O Tribunal Europeu dos Direitos Humanos ofereceu-nos recentemente mais um bom exemplo. O caso prendia-se com o apoio (ou não) aos xadrezistas sérvios com deficiências visuais e de forma desigual à dos restantes xadrezistas.
Em 2006, a Sérvia criou um Estatuto de Reconhecimento e Recompensas de Méritos Desportivos que visava recompensar e reconhecer atletas nacionais pelos seus méritos desportivos. No ano seguinte, em 2007, a Federação Sérvia de Xadrez propôs que esse reconhecimento fosse atribuído a diversos atletas federados que haviam conquistado medalhas em competições internacionais, incluindo os xadrezistas com deficiências visuais.
Porém, ao contrário dos xadrezistas sem deficiências visuais que haviam alcançado proezas semelhantes, esses praticantes não foram incluídos na proposta formal apresentada pelo Ministério da Educação e Desporto ao Governo sérvio.
Os atletas com deficiências visuais reagiram apresentando uma acção cível de discriminação contra a República da Sérvia. Em Abril de 2010, houve uma primeira decisão judicial que lhes foi favorável. Todavia, iniciou-se aí um calvário nos tribunais, com acções e recursos que culminou, a nível interno, com a decisão do Tribunal Constitucional, em 2015, o qual adiantou que os atletas em causa não haviam sofrido qualquer tipo de discriminação pois as suas medalhas não haviam sido conquistadas em competições listadas naquele Estatuto.
Os requerentes, considerando-se lesados e discriminados pelas entidades nacionais, recorreram às entidades europeias fundamentando a sua posição no artigo 14.º da Convenção Europeia dos Direitos Humanos (proibição de discriminação), no artigo 8.º (direito ao respeito pela vida privada e familiar), no artigo 1.º do Protocolo Adicional à CEDH (protecção da propriedade), bem como no artigo. 1º do Protocolo Adicional nº 12 à CEDH (proibição geral de discriminação).
O Tribunal Europeu dos Direitos Humanos, analisou o caso tendo por raiz artigo. 1º do Protocolo Adicional nº 12 à CEDH (proibição geral de discriminação).
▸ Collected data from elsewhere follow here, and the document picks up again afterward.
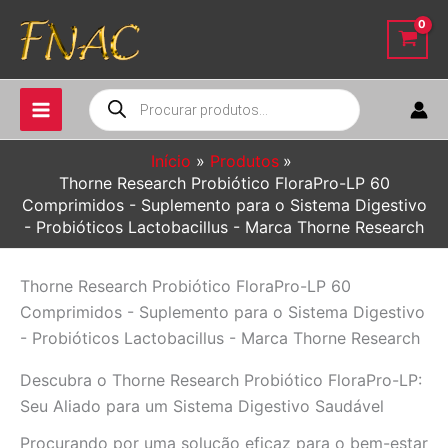
Ir
para
o
conteúdo
Pesquisar
produtos
Início
Produtos
Thorne Research Probiótico FloraPro-LP 60
Comprimidos - Suplemento para o Sistema Digestivo
- Probióticos Lactobacillus - Marca Thorne Research
Thorne Research Probiótico FloraPro-LP 60
Comprimidos - Suplemento para o Sistema Digestivo
- Probióticos Lactobacillus - Marca Thorne Research
Descubra o Thorne Research Probiótico FloraPro-LP:
Seu Aliado para um Sistema Digestivo Saudável
Procurando por uma solução eficaz para o bem-estar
Embora entendendo legítimo que as entidades nacionais sérvias quisessem focar-se mais nos méritos desportivos associados a competições com mais relevo no tecido nacional, considerou que não foi demonstrado por que razão os altos méritos conquistados por atletas com deficiências visuais eram menos significativos do que méritos semelhantes conquistados por atletas de xadrez sem esse tipo de deficiência. O TEDH referiu que o “prestígio” de um desporto não deve residir no facto de ser praticado por pessoas com ou sem deficiência.
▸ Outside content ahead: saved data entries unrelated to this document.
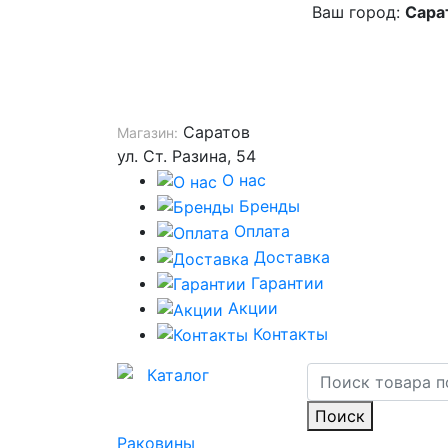
Ваш город:
Сара
Саратов
Магазин:
ул. Ст. Разина, 54
О нас
Бренды
Оплата
Доставка
Гарантии
Акции
Контакты
Каталог
Поиск
Раковины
Assim, o TEDH concluiu que não havia sido apresentada uma razão objectiva e razoável para tratar os xadrezistas com deficiência visual de forma distinta com base nessa condição, havendo, portanto, uma violação do artigo 1.º do Protocolo Adicional n.º 12 à CEDH, tendo ficado decidido que as entidades sérvias deveriam pagar a cada requerente o valor de 4.500€ por danos morais, ordenando também que fossem pagos os benefícios financeiros acumulados e não atribuídos até aquele momento assim como os valores futuros a que teriam direito caso as medalhas tivessem sido conquistadas nas Olimpíadas de Xadrez para jogadores sem deficiências visuais.